The “C” in “CSS” stands for “cascading” yet the purpose of scoping CSS in components is to neuter that cascade. For the poster of this issue, Svelte’s stance was a dealbreaker, as it would be for me too. Scoped CSS components are the wussy option, which is fine and in many cases perhaps more viable, but the wussy option they should remain.
Sunday, June 4th, 2023
Interesting, seeing Ars Technica’s slant on Twitter’s handling of Matt Walsh’s What is a Woman because, like most tech blogs, they lean establishment/woke, and I’d expect some pushback in the comments. But instead the comments are far more supportive of the movement (I’m trying to find a term to speak of it without speaking against it, but it objects to even being termed) than is the piece itself, and quite a few condemn the author and the publication for irresponsibly posting a link to the film. One gem by mikesmith (8y, 3,207 comments):
The next time a right-wing weirdo confidently declares that the definition of “woman” is inexorably linked to their genitalia ask them how many genitals they’ve personally inspected to be sure about it since they’re so confident.
Saturday, June 3rd, 2023
Hugh Howey, author of Wool, the book(s) behind Silo, writes:
Science-fiction writers are best-positioned to have something worthwhile to say about society — though that’s perhaps a tautology; he’s not just supporting a policy, but speculating at which point in time it ideally should have been enacted!
Tuesday, May 30th, 2023
In his Mr Smart Everyman way, John Gruber speaks to the eternal tags vs folders topic in this interview with the maker of a new Mac gmail client. I was shouting though to the JamBox, my BlueTooth speaker (OK no longer a Jawbone Jambox, rather a UE Boom 2, but I still call it the Jambox) that folders aren’t just for the technically weak; they are a specific type of tag and are nestable, something that tags traditionally are not.
Monday, May 29th, 2023
How much has Microsoft changed really? Well, they’re doing unexpected things, but maybe they always did that. Here’s something cool from CB Insights on the Microsoft underwater data center from December 2018:
In 2016, Microsoft’s cloud-related patent application activity was twice that of Amazon and nearly 6x more than Google.
One example is Microsoft’s 2016 patent application for an Artificial Reef Datacenter.

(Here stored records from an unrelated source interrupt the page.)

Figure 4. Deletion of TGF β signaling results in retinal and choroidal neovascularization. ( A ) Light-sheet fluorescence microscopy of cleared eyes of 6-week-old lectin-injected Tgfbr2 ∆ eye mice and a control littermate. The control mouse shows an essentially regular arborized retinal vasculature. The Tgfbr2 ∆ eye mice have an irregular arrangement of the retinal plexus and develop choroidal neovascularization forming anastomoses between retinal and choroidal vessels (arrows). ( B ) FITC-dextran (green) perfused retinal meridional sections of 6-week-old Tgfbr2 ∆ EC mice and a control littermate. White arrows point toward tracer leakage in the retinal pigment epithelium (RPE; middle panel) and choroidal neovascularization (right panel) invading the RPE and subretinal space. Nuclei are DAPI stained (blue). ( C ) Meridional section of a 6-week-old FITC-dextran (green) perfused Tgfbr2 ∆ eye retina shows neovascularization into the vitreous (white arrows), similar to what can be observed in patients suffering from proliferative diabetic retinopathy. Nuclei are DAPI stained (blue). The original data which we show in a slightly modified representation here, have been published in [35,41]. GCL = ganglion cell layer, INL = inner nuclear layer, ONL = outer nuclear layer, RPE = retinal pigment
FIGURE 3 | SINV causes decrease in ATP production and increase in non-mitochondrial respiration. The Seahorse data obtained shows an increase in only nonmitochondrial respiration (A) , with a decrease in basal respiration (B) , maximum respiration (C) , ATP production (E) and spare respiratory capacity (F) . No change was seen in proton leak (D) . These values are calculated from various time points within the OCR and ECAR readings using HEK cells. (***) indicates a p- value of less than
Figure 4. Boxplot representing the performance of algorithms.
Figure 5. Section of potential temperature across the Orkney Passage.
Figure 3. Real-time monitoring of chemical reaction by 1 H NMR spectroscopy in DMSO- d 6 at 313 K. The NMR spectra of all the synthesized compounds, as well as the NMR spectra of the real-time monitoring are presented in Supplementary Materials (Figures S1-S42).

The patent is an iteration of a 2014 patent filed by Microsoft for a Submerged Datacenter.
In both patents, Microsoft looks to submerge data centers at the bottom of the ocean, which will cool the infrastructure naturally. In the earlier patent, Microsoft also outlined the possibility of using oceanic wind turbines to power the underwater data centers.
Since these patents were originally filed, Microsoft has begun work on Project Natick, an underwater data center off the coast of Scotland. The submerged data center runs on 100% locally produced renewable electricity from on-shore wind and solar as well as off-shore tide and wave sources.
But is this a PR stunt? There’ve been no Project Natick updates since July 9th, 2020. I suspect they just wanted to show the way for someone else to bother with the hard work, whom M$ would subsequently bend to their will by being their biggest customer.
Saturday, May 27th, 2023
The tone of this litany of complaints by Irvine Welsh, Trainspotting author (and Orlando resident, I remember being told by a local taxi driver), reminds me of Victor Davis Hanson. I wonder on how many issue this ostensible leftist and rightist might actually agree.
Wednesday, May 24th, 2023
Some choice sentences regarding theses privileged medievalists blocking the way.
Tuesday, April 25th, 2023
At The Ringer, Succession via the prism of Tom:
Along with a five-figure Patek Philippe watch, Tom delivers a joke to Logan: “It’s incredibly accurate. Every time you look at it, it tells you exactly how rich you are.” Unimpressed, Logan says, “That’s very funny. Did you rehearse that?” … While watching Macfadyen in that scene, [Adam] McKay recalls, [Jesse] Armstrong leaned over to him and said, “Well, I’m going to have to expand this character.”